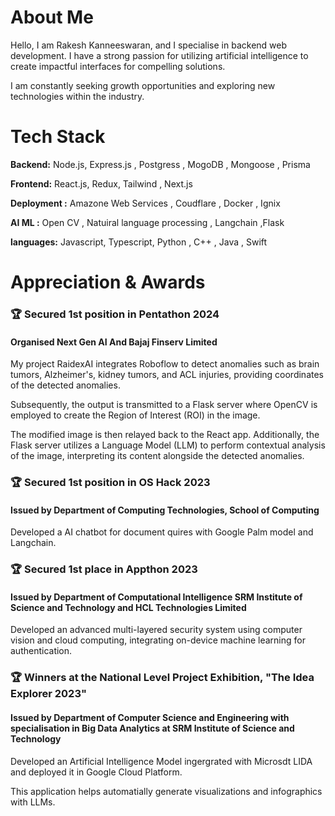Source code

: 
# About Me

Hello, I am Rakesh Kanneeswaran, and I specialise in backend web development. I have a strong passion for utilizing artificial intelligence to create impactful interfaces for compelling solutions. 

I am constantly seeking growth opportunities and exploring new technologies within the industry.





# Tech Stack

**Backend:** Node.js, Express.js , Postgress , MogoDB , Mongoose , Prisma

**Frontend:** React.js, Redux, Tailwind , Next.js

**Deployment :** Amazone Web Services , Coudflare , Docker , Ignix

**AI ML :** Open CV , Natuiral language processing , Langchain ,Flask

**languages:** Javascript, Typescript, Python , C++ , Java , Swift 








# Appreciation & Awards



### 🏆 Secured 1st position in Pentathon 2024

####  Organised Next Gen AI And Bajaj Finserv Limited 
My project RaidexAI integrates Roboflow to detect anomalies such as brain tumors, Alzheimer's, kidney tumors, and ACL injuries, providing coordinates of the detected anomalies.

Subsequently, the output is transmitted to a Flask server where OpenCV is employed to create the Region of Interest (ROI) in the image.

The modified image is then relayed back to the React app. Additionally, the Flask server utilizes a Language Model (LLM) to perform contextual analysis of the image, interpreting its content alongside the detected anomalies.

  ### 🏆 Secured 1st position in OS Hack 2023

####  Issued by Department of Computing Technologies, School of Computing

Developed a AI chatbot for document quires with Google Palm model and Langchain.


 ### 🏆 Secured 1st place in Appthon 2023 


 #### Issued by Department of Computational Intelligence SRM Institute of Science and Technology and HCL Technologies Limited 

Developed an advanced multi-layered security system using computer vision and cloud computing, integrating on-device machine learning for authentication.

### 🏆 Winners at the National Level Project Exhibition, "The Idea Explorer 2023"

####  Issued by Department of Computer Science and Engineering with specialisation in Big Data Analytics at SRM Institute of Science and Technology

Developed an Artificial Intelligence Model ingergrated with Microsdt LIDA and deployed it in Google Cloud Platform. 

This application helps automatially generate visualizations and infographics with LLMs.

Problem to solve:
Would you return the whole listing above exactly as written, skipping any image?

Exercise answer:
Source code

: 
# About Me

Hello, I am Rakesh Kanneeswaran, and I specialise in backend web development. I have a strong passion for utilizing artificial intelligence to create impactful interfaces for compelling solutions. 

I am constantly seeking growth opportunities and exploring new technologies within the industry.





# Tech Stack

**Backend:** Node.js, Express.js , Postgress , MogoDB , Mongoose , Prisma

**Frontend:** React.js, Redux, Tailwind , Next.js

**Deployment :** Amazone Web Services , Coudflare , Docker , Ignix

**AI ML :** Open CV , Natuiral language processing , Langchain ,Flask

**languages:** Javascript, Typescript, Python , C++ , Java , Swift 








# Appreciation & Awards



### 🏆 Secured 1st position in Pentathon 2024

####  Organised Next Gen AI And Bajaj Finserv Limited 
My project RaidexAI integrates Roboflow to detect anomalies such as brain tumors, Alzheimer's, kidney tumors, and ACL injuries, providing coordinates of the detected anomalies.

Subsequently, the output is transmitted to a Flask server where OpenCV is employed to create the Region of Interest (ROI) in the image.

The modified image is then relayed back to the React app. Additionally, the Flask server utilizes a Language Model (LLM) to perform contextual analysis of the image, interpreting its content alongside the detected anomalies.

  ### 🏆 Secured 1st position in OS Hack 2023

####  Issued by Department of Computing Technologies, School of Computing

Developed a AI chatbot for document quires with Google Palm model and Langchain.


 ### 🏆 Secured 1st place in Appthon 2023 


 #### Issued by Department of Computational Intelligence SRM Institute of Science and Technology and HCL Technologies Limited 

Developed an advanced multi-layered security system using computer vision and cloud computing, integrating on-device machine learning for authentication.

### 🏆 Winners at the National Level Project Exhibition, "The Idea Explorer 2023"

####  Issued by Department of Computer Science and Engineering with specialisation in Big Data Analytics at SRM Institute of Science and Technology

Developed an Artificial Intelligence Model ingergrated with Microsdt LIDA and deployed it in Google Cloud Platform. 

This application helps automatially generate visualizations and infographics with LLMs.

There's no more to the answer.